Go on a date with your husband Whether it’s dinner, a movie or a stroll around the block, don’t neglect your spouse, says Gayle Peterson, Ph.D, a Berkeley, Calif., psychotherapist who counsels new parents on the Web site parentsplace.com. “Your marriage is the garden in which your baby is growing. Keeping it healthy is important for all of you.”
Go on a date with friends “I do a girls’ night out with a group of moms,” says Karen Ohlson of Oakland, Calif. “The dads watch the kids, and we go out, have fun and let off steam.”
Savor every day “There’s only one really important thing to focus on,” says Stacey Marien of Chapel Hill, N.C., “and that’s your baby. They grow up so fast. Why worry about anything else?”
Keep it simple “I spent most of my time feeling guilty because I wasn’t getting anything done,” admits Jacquelyn Zaremba of Louisville, Colo., remembering the first few months of her daughter’s life. “After a while, I scaled my plans way back and started feeling much better.”
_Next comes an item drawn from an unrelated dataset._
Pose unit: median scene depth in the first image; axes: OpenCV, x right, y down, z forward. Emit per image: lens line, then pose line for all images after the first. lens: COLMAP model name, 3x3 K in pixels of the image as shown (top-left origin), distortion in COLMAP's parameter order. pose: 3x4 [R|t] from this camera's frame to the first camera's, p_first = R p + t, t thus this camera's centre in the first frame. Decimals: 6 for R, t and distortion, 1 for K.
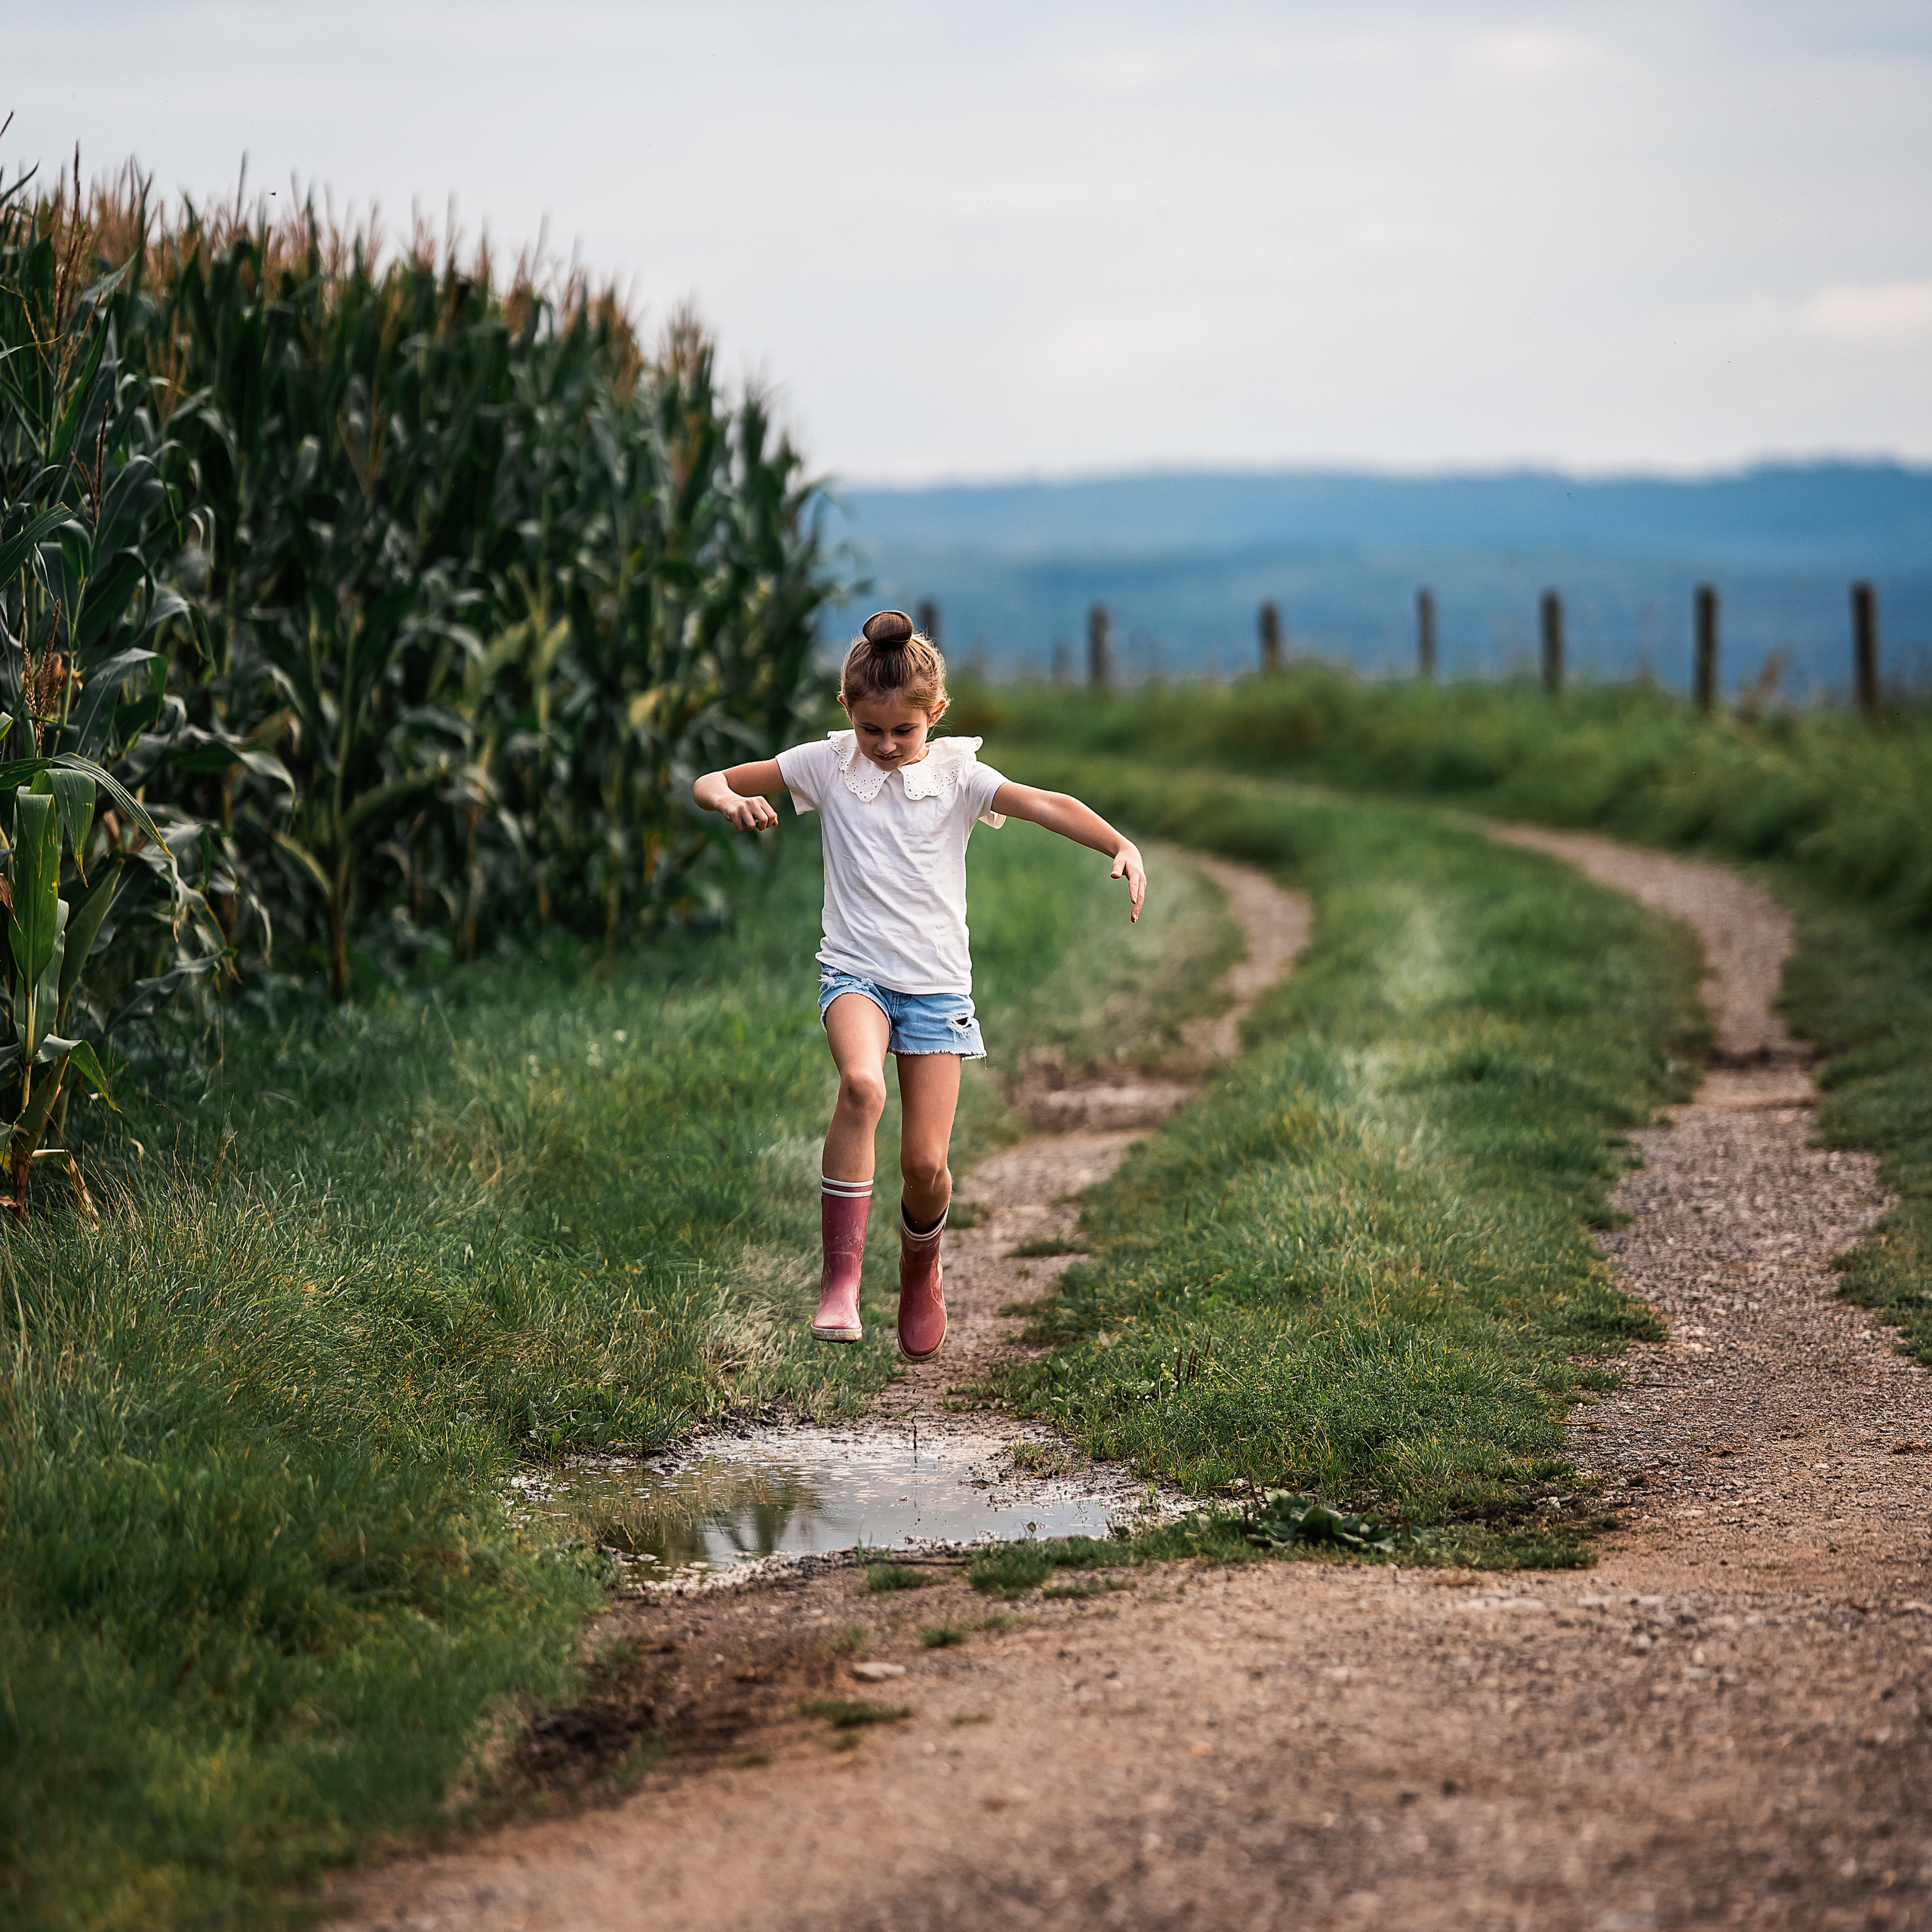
lens RADIAL K [[11773.1, 0, 966.0], [0, 11773.1, 966.0], [0, 0, 1]] dist [0.322580, 6.716971]
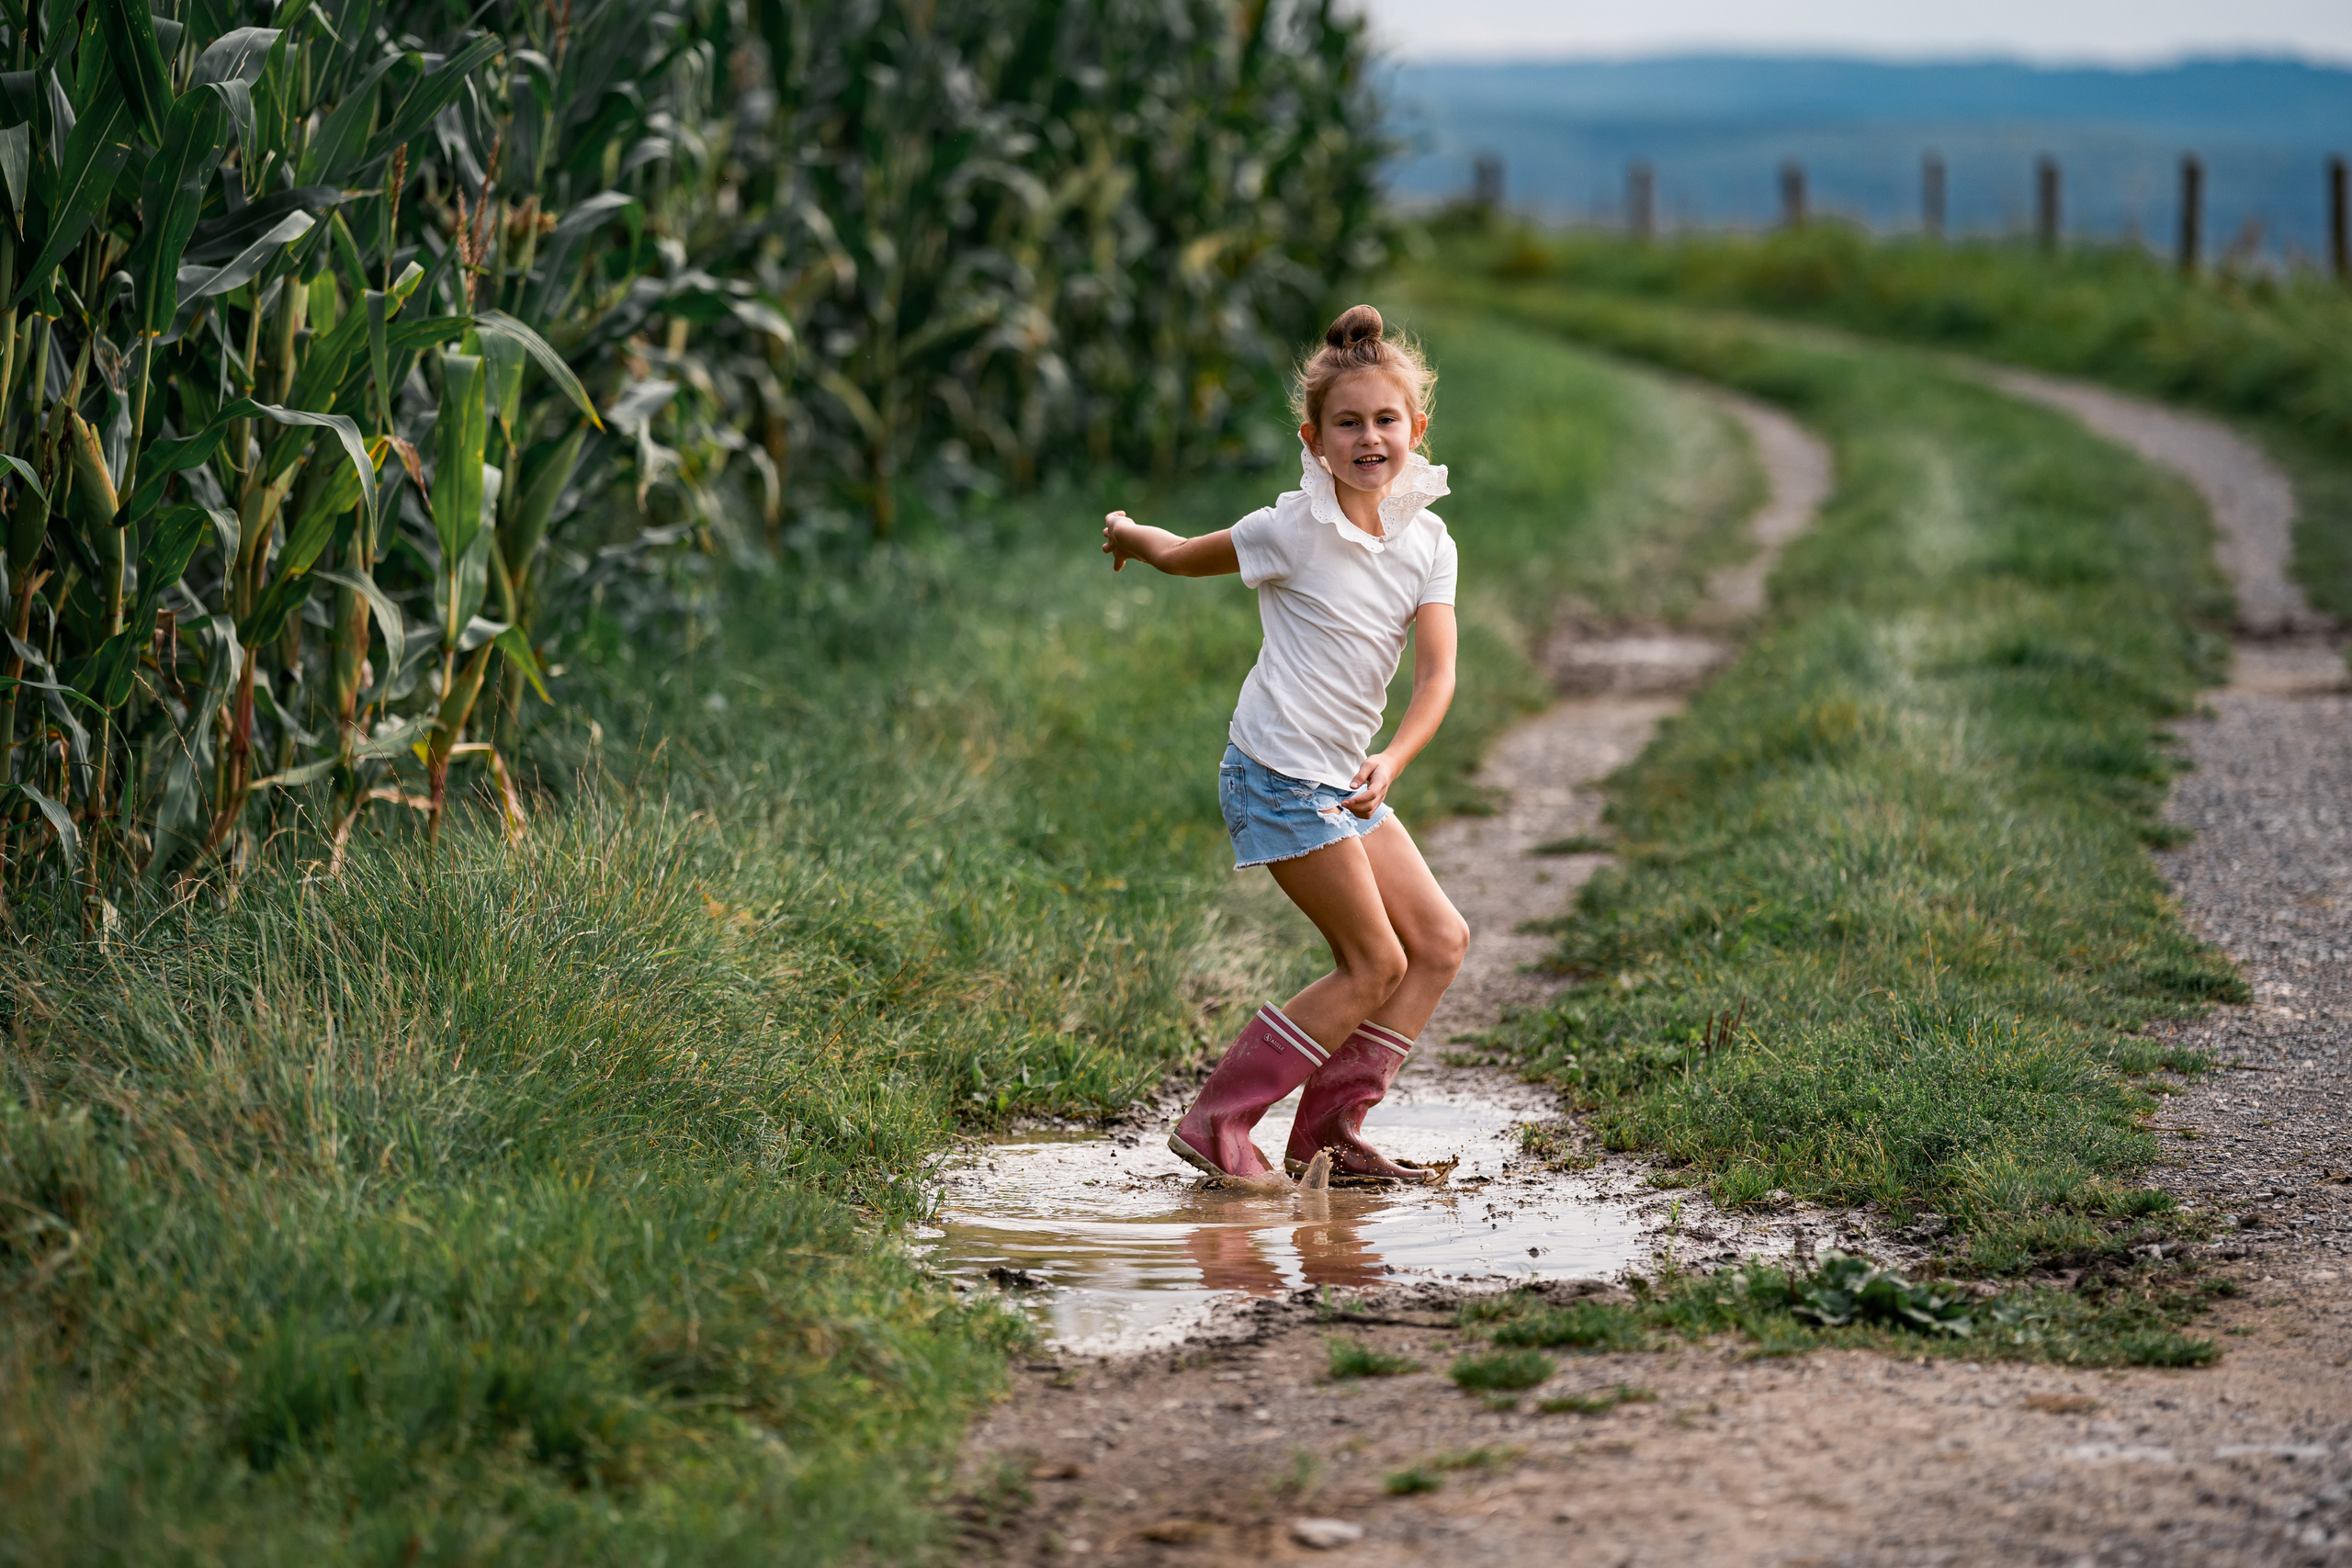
lens RADIAL K [[9105.7, 0, 1176.0], [0, 9105.7, 784.0], [0, 0, 1]] dist [0.208962, 3.099656]
pose [[0.998951, 0.026210, -0.037562, 0.003216], [-0.024740, 0.998930, 0.039065, -0.010714], [0.038546, -0.038094, 0.998530, 0.312795]]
Snuggle with your baby Jane Ross of Austin, Texas, took the old advice “nap when you baby naps” one step further by bedding down with her daughter at naptime. According to breastfeeding advocacy group La Leche League International, she had the right idea. “Napping with your baby is one of the best things a nursing mom can do,” says the League’s Carol Huotari. “It gives the baby more opportunities to nurse, so you know she’s getting plenty of nourishment, and you’re stimulating your milk supply at the same time.”